There were central government politicians, current and past, and a quite astounding number of politicians who had been both members of Parliament and councillors. There were chief executives, directors, and senior staff of Manukau and other local authorities, those who worked most closely with him and others who played supporting roles, like me – not to mention community and business leaders who had worked with and assisted Sir Barry in his many visionary projects for Manukau.
We were there to honour the man we remembered but I suspect that more than a few of us were also there to honour what Manukau City represented.
In the current climate that seems like a more representative, more inclusive, and more ambitious version of local government and what it can achieve.
Drive around the former Manukau and take a look. (Note that you will probably have to drive, because the distances are vast and public transport remains less than ideal.) What you will see are busy urban centres, wide street corridors that beg for bus lanes and light rail, parks and open spaces both big and small with high-quality recreational facilities, artwork in public spaces, future-proofed infrastructure, well-serviced industrial areas, and much more. It is not perfect but the standards set were high and are standing the test of time.

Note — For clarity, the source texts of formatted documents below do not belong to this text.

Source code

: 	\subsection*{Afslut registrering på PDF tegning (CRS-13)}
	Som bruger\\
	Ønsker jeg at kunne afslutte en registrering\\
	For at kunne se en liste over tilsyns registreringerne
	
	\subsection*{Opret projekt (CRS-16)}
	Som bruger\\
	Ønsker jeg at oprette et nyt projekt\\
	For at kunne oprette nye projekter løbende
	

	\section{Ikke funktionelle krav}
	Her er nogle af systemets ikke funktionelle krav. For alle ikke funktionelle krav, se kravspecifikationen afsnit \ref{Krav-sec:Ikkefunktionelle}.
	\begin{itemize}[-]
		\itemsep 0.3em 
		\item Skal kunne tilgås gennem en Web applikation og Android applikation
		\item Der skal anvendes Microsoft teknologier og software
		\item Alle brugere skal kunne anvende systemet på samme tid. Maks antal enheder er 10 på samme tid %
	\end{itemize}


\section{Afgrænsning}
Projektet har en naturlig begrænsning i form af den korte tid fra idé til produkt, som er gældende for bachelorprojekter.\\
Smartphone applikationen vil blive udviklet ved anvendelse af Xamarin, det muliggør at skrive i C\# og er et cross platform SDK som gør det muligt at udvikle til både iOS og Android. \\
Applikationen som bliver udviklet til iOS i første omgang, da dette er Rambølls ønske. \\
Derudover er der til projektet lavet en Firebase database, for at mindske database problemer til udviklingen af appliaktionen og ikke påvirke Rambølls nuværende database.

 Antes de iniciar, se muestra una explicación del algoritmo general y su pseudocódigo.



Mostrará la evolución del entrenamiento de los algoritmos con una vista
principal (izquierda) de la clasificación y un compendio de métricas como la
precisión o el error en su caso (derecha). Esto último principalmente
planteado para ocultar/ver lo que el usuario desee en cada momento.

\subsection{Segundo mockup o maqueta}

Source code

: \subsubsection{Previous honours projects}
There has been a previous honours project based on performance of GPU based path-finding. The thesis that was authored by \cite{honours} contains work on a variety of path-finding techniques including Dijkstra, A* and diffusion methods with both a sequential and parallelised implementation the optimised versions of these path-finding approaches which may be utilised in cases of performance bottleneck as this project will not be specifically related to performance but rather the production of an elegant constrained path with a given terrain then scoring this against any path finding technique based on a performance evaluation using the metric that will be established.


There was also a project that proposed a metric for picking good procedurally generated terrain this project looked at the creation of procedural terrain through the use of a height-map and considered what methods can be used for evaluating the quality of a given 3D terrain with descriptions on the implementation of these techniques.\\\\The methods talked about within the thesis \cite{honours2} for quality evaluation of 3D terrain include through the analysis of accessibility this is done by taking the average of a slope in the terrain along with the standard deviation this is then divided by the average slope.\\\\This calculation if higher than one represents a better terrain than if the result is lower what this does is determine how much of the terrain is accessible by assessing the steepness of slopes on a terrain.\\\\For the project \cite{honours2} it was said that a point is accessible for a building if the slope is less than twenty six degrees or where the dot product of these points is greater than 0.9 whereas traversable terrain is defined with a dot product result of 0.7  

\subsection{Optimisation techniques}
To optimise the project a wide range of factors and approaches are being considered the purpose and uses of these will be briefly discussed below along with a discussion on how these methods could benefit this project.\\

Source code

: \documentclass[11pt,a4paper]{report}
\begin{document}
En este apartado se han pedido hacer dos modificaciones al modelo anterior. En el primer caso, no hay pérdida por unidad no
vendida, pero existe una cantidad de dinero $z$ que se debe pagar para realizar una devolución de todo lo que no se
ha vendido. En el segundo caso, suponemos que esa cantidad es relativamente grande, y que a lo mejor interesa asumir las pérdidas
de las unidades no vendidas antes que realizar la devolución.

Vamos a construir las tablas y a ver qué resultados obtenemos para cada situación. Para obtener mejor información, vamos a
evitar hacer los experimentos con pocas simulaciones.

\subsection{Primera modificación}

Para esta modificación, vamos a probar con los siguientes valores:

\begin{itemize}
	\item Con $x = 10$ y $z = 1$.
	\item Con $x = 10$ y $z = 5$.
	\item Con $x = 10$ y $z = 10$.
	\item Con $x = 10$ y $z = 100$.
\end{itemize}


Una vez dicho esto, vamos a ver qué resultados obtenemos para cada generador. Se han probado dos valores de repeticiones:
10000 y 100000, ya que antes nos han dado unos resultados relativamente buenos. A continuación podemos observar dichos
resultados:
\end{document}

I cannot help feeling that Manukau represented a kinder, gentler era of local government. It had councillors from the Howick ward who, until their orientation bus tour, had never set foot in Mangere unless they were going to the airport, and vice versa, of course.
But, by the end of a three-year term, with Sir Barry leading by example, they were all pulling together for the city, without rancour, without aggressive displays of anger or temperament, and with mutual respect.
Things got done, always with a view to the future, and it did not take forever to make them happen.
So, I mourned Sir Barry and his legacy, and I mourned the city I once lived and worked in and loved.